> [WHAT YOU NEED TO DO] Every entry below should be restated word for word, except for its images.

Page images and extracted text
------------

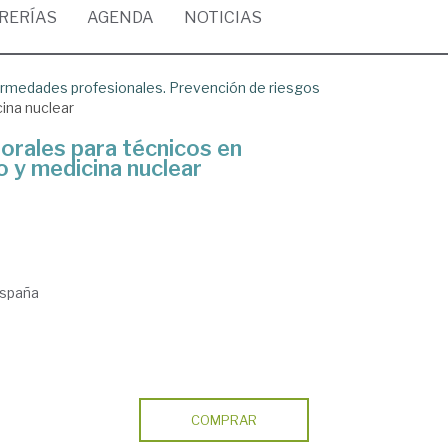
BRERÍAS
AGENDA
NOTICIAS
ermedades profesionales. Prevención de riesgos
ina nuclear
orales para técnicos en
o y medicina nuclear
 España
COMPRAR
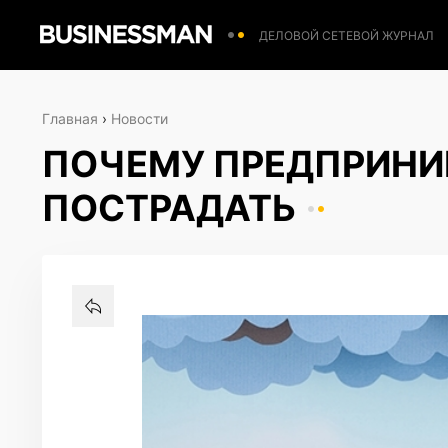
ДЕЛОВОЙ СЕТЕВОЙ ЖУРНАЛ
Главная
›
Новости
ПОЧЕМУ ПРЕДПРИНИ
ПОСТРАДАТЬ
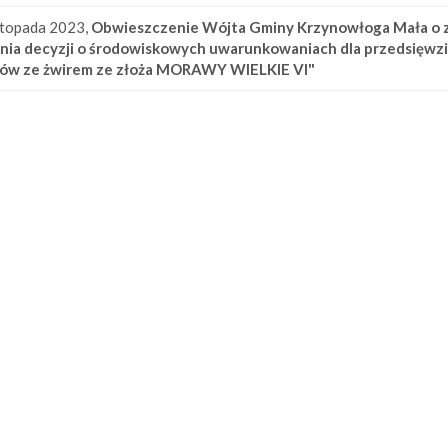
stopada 2023,
Obwieszczenie Wójta Gminy Krzynowłoga Mała o 
nia decyzji o środowiskowych uwarunkowaniach dla przedsięwz
ków ze żwirem ze złoża MORAWY WIELKIE VI"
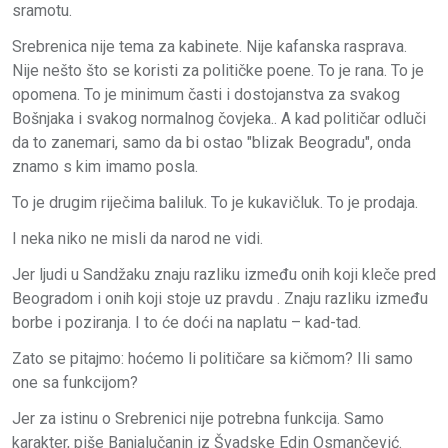
sramotu.
Srebrenica nije tema za kabinete. Nije kafanska rasprava.
Nije nešto što se koristi za političke poene. To je rana. To je
opomena. To je minimum časti i dostojanstva za svakog
Bošnjaka i svakog normalnog čovjeka.. A kad političar odluči
da to zanemari, samo da bi ostao "blizak Beogradu", onda
znamo s kim imamo posla.
To je drugim riječima baliluk. To je kukavičluk. To je prodaja.
I neka niko ne misli da narod ne vidi.
Jer ljudi u Sandžaku znaju razliku između onih koji kleče pred
Beogradom i onih koji stoje uz pravdu . Znaju razliku između
borbe i poziranja. I to će doći na naplatu – kad-tad.
Zato se pitajmo: hoćemo li političare sa kičmom? Ili samo
one sa funkcijom?
Jer za istinu o Srebrenici nije potrebna funkcija. Samo
karakter, piše Banjalučanin iz Švadske Edin Osmančević.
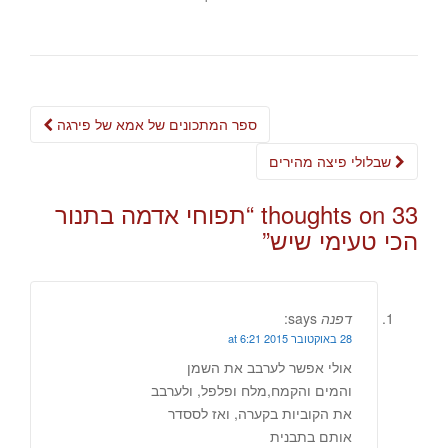
Post
ספר המתכונים של אמא של פירגה
navigation
שבלולי פיצה מהירים
33 thoughts on “
תפוחי אדמה בתנור
הכי טעימי שיש
”
דפנה
says:
28 באוקטובר 2015 at 6:21
אולי אפשר לערבב את השמן
והמים והקמח,מלח ופלפל, ולערבב
את הקוביות בקערה, ואז לססדר
אותם בתבנית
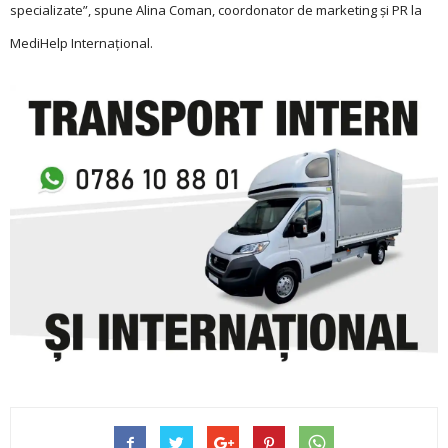
specializate”, spune Alina Coman, coordonator de marketing și PR la
MediHelp Internațional.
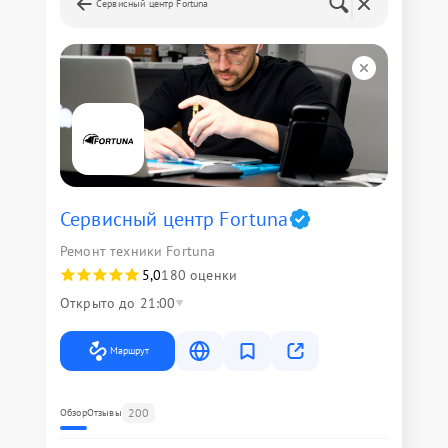
Сервисный центр Fortuna
Сервисный центр Fortuna
Ремонт техники Fortuna
5,0
180 оценки
Открыто до 21:00
Маршрут
200
Обзор
Отзывы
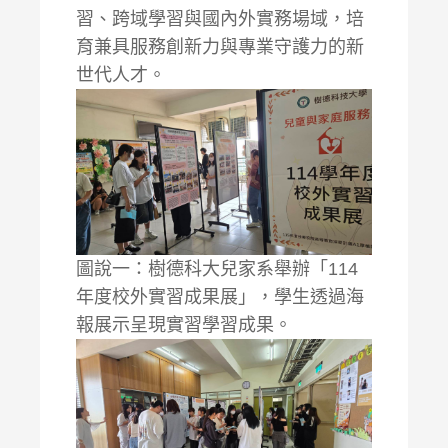
習、跨域學習與國內外實務場域，培
育兼具服務創新力與專業守護力的新
世代人才。
圖說一：樹德科大兒家系舉辦「114
年度校外實習成果展」，學生透過海
報展示呈現實習學習成果。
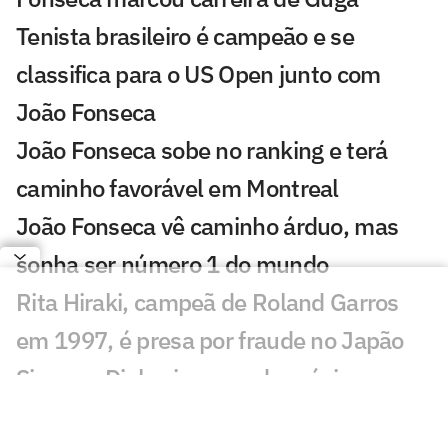
Tenista brasileiro é campeão e se
classifica para o US Open junto com
João Fonseca
João Fonseca sobe no ranking e terá
caminho favorável em Montreal
João Fonseca vê caminho árduo, mas
sonha ser número 1 do mundo
Rita Hiraki, campeã de Roland Garros
em 1997, é presa por fraude no Japão
Sinner e Djokovic saem do próximo
torneio de João Fonseca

------------

> [RESPONSE TO THIS EXERCISE]
BRERÍAS
AGENDA
NOTICIAS
ermedades profesionales. Prevención de riesgos
ina nuclear
orales para técnicos en
o y medicina nuclear
 España
COMPRAR
ДЕЛОВОЙ СЕТЕВОЙ ЖУРНАЛ
Главная
›
Новости
ПОЧЕМУ ПРЕДПРИНИ
ПОСТРАДАТЬ
stopada 2023,
Obwieszczenie Wójta Gminy Krzynowłoga Mała o 
nia decyzji o środowiskowych uwarunkowaniach dla przedsięwz
ków ze żwirem ze złoża MORAWY WIELKIE VI"
sramotu.
Srebrenica nije tema za kabinete. Nije kafanska rasprava.
Nije nešto što se koristi za političke poene. To je rana. To je
opomena. To je minimum časti i dostojanstva za svakog
Bošnjaka i svakog normalnog čovjeka.. A kad političar odluči
da to zanemari, samo da bi ostao "blizak Beogradu", onda
znamo s kim imamo posla.
To je drugim riječima baliluk. To je kukavičluk. To je prodaja.
I neka niko ne misli da narod ne vidi.
Jer ljudi u Sandžaku znaju razliku između onih koji kleče pred
Beogradom i onih koji stoje uz pravdu . Znaju razliku između
borbe i poziranja. I to će doći na naplatu – kad-tad.
Zato se pitajmo: hoćemo li političare sa kičmom? Ili samo
one sa funkcijom?
Jer za istinu o Srebrenici nije potrebna funkcija. Samo
karakter, piše Banjalučanin iz Švadske Edin Osmančević.
Post
ספר המתכונים של אמא של פירגה
navigation
שבלולי פיצה מהירים
33 thoughts on “
תפוחי אדמה בתנור
הכי טעימי שיש
”
דפנה
says:
28 באוקטובר 2015 at 6:21
אולי אפשר לערבב את השמן
והמים והקמח,מלח ופלפל, ולערבב
את הקוביות בקערה, ואז לססדר
אותם בתבנית
specializate”, spune Alina Coman, coordonator de marketing și PR la
MediHelp Internațional.
Сервисный центр Fortuna
Сервисный центр Fortuna
Ремонт техники Fortuna
5,0
180 оценки
Открыто до 21:00
Маршрут
200
Обзор
Отзывы
習、跨域學習與國內外實務場域，培
育兼具服務創新力與專業守護力的新
世代人才。
圖說一：樹德科大兒家系舉辦「114
年度校外實習成果展」，學生透過海
報展示呈現實習學習成果。
Tenista brasileiro é campeão e se
classifica para o US Open junto com
João Fonseca
João Fonseca sobe no ranking e terá
caminho favorável em Montreal
João Fonseca vê caminho árduo, mas
sonha ser número 1 do mundo
Rita Hiraki, campeã de Roland Garros
em 1997, é presa por fraude no Japão
Sinner e Djokovic saem do próximo
torneio de João Fonseca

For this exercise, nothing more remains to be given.